1.2 Control of Operations Overall, the inspectors found the R. E. Ginna Nuclear Power plant to be operated safely.
Control room staffing was as required.
Operators exercised control over access to the control room.
Shift supervisors maintained authority over activities and provided detailed turnover briefings to relief crews.
Operators adhered to approved procedures and were knowledgeable of off-normal plant conditions.
The inspectors reviewed control room log books for activities and trends, observed recorder traces for abnormalities, assessed compliance with technical specifications, and verified equipment availability was consistent with the requirements for existing plant conditions.
During normal work hours and on backshifts, accessible areas of the plant were toured.
No operational inadequacies or concerns were identified.
1.3 Power Reductions Required Due To Lake Water Intake Structure Icing Lake Ontario is the normal source of cooling water for the Ginna plant.
Cooling for operation of the turbines that drive the main generator is provided by the circulating water system, while the reactor plant and auxiliary systems are cooled by the service water system.
Both of these cooling water systems draw suction from a common inlet bay in the screenhouse.
Lake water is supplied to the inlet bay through an underground pipe that opens to a shielded intake structure, located 3100 feet off shore.
On January 20, 1994, at 2:35 a.m., operators were alerted to slowly lowering water level in the screenhouse lake water inlet bay when level instrument channel LI-3007 alarmed on low level (240 inches, or 20 feet; normal screenhouse level is about 28 feet). The traveling screens (four sets of vertically mounted, segmented screen tracks that provide coarse filtration between the inlet bay and the pump suctions) were inspected and found to be clean and free of ice.
Power to the four groups of intake structure heaters was checked and found to be normal (approximately 40 amps per group). In light of the existing record low temperatures, operators suspected that ice was forming on the lake intake structure bars and thus restricting flow.
At 4: 14 a.m., in response to main control board alarm I-l, "Screen House Lo Level 17 Feet,"
operators commenced a plant power reduction in accordance with site contingency procedure (SC)-4.1, "Low Screenhouse Water Level."

### Materials provided
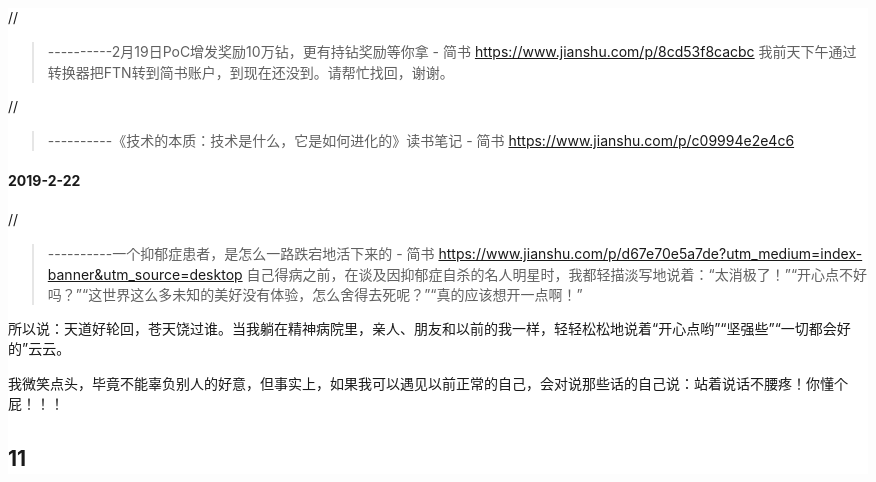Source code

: //
> ----------2月19日PoC增发奖励10万钻，更有持钻奖励等你拿 - 简书
> https://www.jianshu.com/p/8cd53f8cacbc
我前天下午通过转换器把FTN转到简书账户，到现在还没到。请帮忙找回，谢谢。

//
> ----------《技术的本质：技术是什么，它是如何进化的》读书笔记 - 简书
> https://www.jianshu.com/p/c09994e2e4c6


#### 2019-2-22

//
> ----------一个抑郁症患者，是怎么一路跌宕地活下来的 - 简书
> https://www.jianshu.com/p/d67e70e5a7de?utm_medium=index-banner&utm_source=desktop
自己得病之前，在谈及因抑郁症自杀的名人明星时，我都轻描淡写地说着：“太消极了！”“开心点不好吗？”“这世界这么多未知的美好没有体验，怎么舍得去死呢？”“真的应该想开一点啊！”

所以说：天道好轮回，苍天饶过谁。当我躺在精神病院里，亲人、朋友和以前的我一样，轻轻松松地说着“开心点哟”“坚强些”“一切都会好的”云云。

我微笑点头，毕竟不能辜负别人的好意，但事实上，如果我可以遇见以前正常的自己，会对说那些话的自己说：站着说话不腰疼！你懂个屁！！！



## 11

### Using the information
1 > According to the Ginna inspection excerpt, how far off shore is the lake water intake structure located?
2 > Please copy the entries exactly, starting with the line that contains "#### 2019-2-22" and going on through the end of the entries.

### Results in order
1 > 3100 feet off shore.

2 >
#### 2019-2-22

//
> ----------一个抑郁症患者，是怎么一路跌宕地活下来的 - 简书
> https://www.jianshu.com/p/d67e70e5a7de?utm_medium=index-banner&utm_source=desktop
自己得病之前，在谈及因抑郁症自杀的名人明星时，我都轻描淡写地说着：“太消极了！”“开心点不好吗？”“这世界这么多未知的美好没有体验，怎么舍得去死呢？”“真的应该想开一点啊！”

所以说：天道好轮回，苍天饶过谁。当我躺在精神病院里，亲人、朋友和以前的我一样，轻轻松松地说着“开心点哟”“坚强些”“一切都会好的”云云。

我微笑点头，毕竟不能辜负别人的好意，但事实上，如果我可以遇见以前正常的自己，会对说那些话的自己说：站着说话不腰疼！你懂个屁！！！



## 11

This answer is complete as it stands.